Excerpts from a dataset:

──────────────────────────────

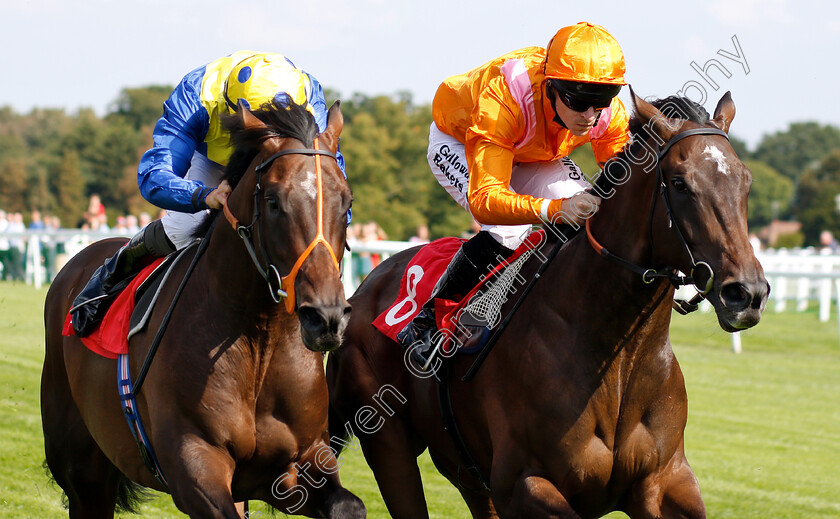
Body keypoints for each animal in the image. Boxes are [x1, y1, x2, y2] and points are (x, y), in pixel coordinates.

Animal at [41, 99, 364, 516]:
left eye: (347, 202)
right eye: (273, 201)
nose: (326, 317)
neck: (260, 341)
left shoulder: (300, 462)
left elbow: (348, 505)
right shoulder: (193, 461)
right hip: (82, 469)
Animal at [326, 94, 768, 519]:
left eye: (746, 181)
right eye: (679, 183)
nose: (746, 292)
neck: (619, 356)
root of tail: (364, 288)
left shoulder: (666, 480)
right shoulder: (524, 484)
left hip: (463, 468)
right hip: (390, 447)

──────────────────────────────

■ WHAT THE TASK REQUIRES
All pictures are to be skipped; the lines from the first line of the records through the line containing "right shoulder: (193, 461)" are to be repeated exactly, both ends included.

■ RESPONSE BOX
Body keypoints for each animal in the image. Boxes are [x1, y1, x2, y2] and points are (x, y), in pixel coordinates.

Animal at [41, 99, 364, 516]:
left eye: (347, 202)
right eye: (273, 201)
nose: (326, 317)
neck: (260, 341)
left shoulder: (300, 462)
left elbow: (348, 505)
right shoulder: (193, 461)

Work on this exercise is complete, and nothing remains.